With today’s increased cybercrime activity and savvy hackers staying one step ahead, SaaS companies need to be hyper-focused on protecting their systems and data. There was a time when neighborhoods were safe enough that people didn’t always lock their doors — which would be nearly unthinkable today. The same is true for a company’s systems and data. In the past, cybersecurity wasn’t a common concern and companies didn’t worry as much about securing their information. But having a strong security program at your company helps you keep the doors locked, the bad guys out, and exposes your vulnerabilities so you can address them before a breach happens. Your security program should also include an incident response plan that covers your security protocols and who is in charge when an incident occurs. Your security program helps you stay up to date on any standards or regulations for data protection. Additionally, it prepares you for vendor security questionnaires from your enterprise customers, as hackers often see B2B vendors as easy backdoors into larger enterprises.
It’s especially important for SaaS companies to have a culture focused on security, where risks are known, assets are accounted for, and every team member plays a role. Part of having a strong security posture is keeping up with trends that may require added focus or reallocated resources.
The biggest trend in 2020 was the massive move to working from home, as the COVID-19 pandemic forced companies to find new ways to keep employees safe while working remotely from unsecured networks and hardware.
Another recent trend is the increasing number of mandated privacy laws developing in states, provinces, and countries. An example is GDPR, a regulation in EU law, or CCPA in California. This means that SaaS companies need to be vigilant around what standards and regulations they are currently compliant with, and which ones they may need in the near future as their business evolves. Both Canada and the US are considering new information security and privacy regulations (although it’s not clear when or what exactly would be included in the final legislation).
Hackers are also targeting supply chains more often, finding that there are weaknesses and oversights with smaller vendors that they can exploit. Additionally, enterprise companies are increasingly passing risk downstream to their vendors and relying on them to be compliant and secure. This means that SaaS companies essentially become the first line of defense for their customers and clients.
Some of these trends, as well as more malicious cyber activity, are going to prompt companies to address new needs in security. Here are some predictions around security programs and what SaaS companies will need to know.
As automation increases in nearly every industry and sector, we’ll also see it incorporated into security programs. Tasks and functions that don’t require simulation will become automated, taking out the risk of human error — though simulations that rely on human instincts and emotion will stay.
SaaS companies must realize that security isn’t just one team’s responsibility, or that security only covers one function of the business. Instead, every team member has a role to play in making their workplace secure, from password management to coding, to securing assets and networks. As such, security programs are going to see much greater integration with other security, business, project management, and productivity tools.

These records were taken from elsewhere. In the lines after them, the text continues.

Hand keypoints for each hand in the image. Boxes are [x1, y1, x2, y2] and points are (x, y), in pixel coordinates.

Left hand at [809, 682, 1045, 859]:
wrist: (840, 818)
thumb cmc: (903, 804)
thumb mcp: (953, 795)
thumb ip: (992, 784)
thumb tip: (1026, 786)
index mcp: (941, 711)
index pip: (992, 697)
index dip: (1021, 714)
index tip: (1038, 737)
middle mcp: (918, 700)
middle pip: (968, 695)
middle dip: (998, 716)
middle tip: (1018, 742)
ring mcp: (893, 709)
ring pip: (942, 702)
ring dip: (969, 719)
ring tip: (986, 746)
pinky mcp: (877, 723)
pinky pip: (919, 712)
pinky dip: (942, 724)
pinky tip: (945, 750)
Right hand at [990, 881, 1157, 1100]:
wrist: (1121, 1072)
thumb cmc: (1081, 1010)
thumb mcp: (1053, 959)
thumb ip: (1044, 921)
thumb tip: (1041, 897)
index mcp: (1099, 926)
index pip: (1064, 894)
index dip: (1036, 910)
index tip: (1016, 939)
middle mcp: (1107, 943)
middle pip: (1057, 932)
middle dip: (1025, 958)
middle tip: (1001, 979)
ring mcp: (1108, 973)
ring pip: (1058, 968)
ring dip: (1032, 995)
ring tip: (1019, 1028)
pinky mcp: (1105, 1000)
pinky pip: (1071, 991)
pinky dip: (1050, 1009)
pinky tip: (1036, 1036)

As enterprise companies rely on SaaS companies more for increased security, and as regulators will be looking for both regional and industry-specific standards around data privacy to be met, we may see them expect privacy and security features to be enabled by default. In fact, enterprise companies may pass on SaaS vendors who don’t have default security features built-in.
SaaS companies shouldn’t rely on cloud services to manage their security for them, and should instead implement their own security approach that includes cloud services in it. But we’re likely to see more security solutions and add-ons offered by cloud service providers. This means that SaaS companies will have more ways to integrate their security into cloud environments.
SaaS companies need a robust security program, and experts with the knowledge and experience to oversee it. Security professionals and teams will need deep coding and application development knowledge and experience in order to keep up with evolving SaaS security needs. This means either training those in charge of security in-house or taking the steps to supplement your team with outside experts.
These predictions for the future may sound well and good, but what if your team barely has a plan in place for the present? There are a number of things you can do today to strengthen your security approach, including the following:
As a SaaS company, you need to be prepared for today, and for what’s on the horizon. Get your company focused on security, build a robust program, and get yourself aligned to the right standards so that you can lock the doors tightly against any would-be intruders.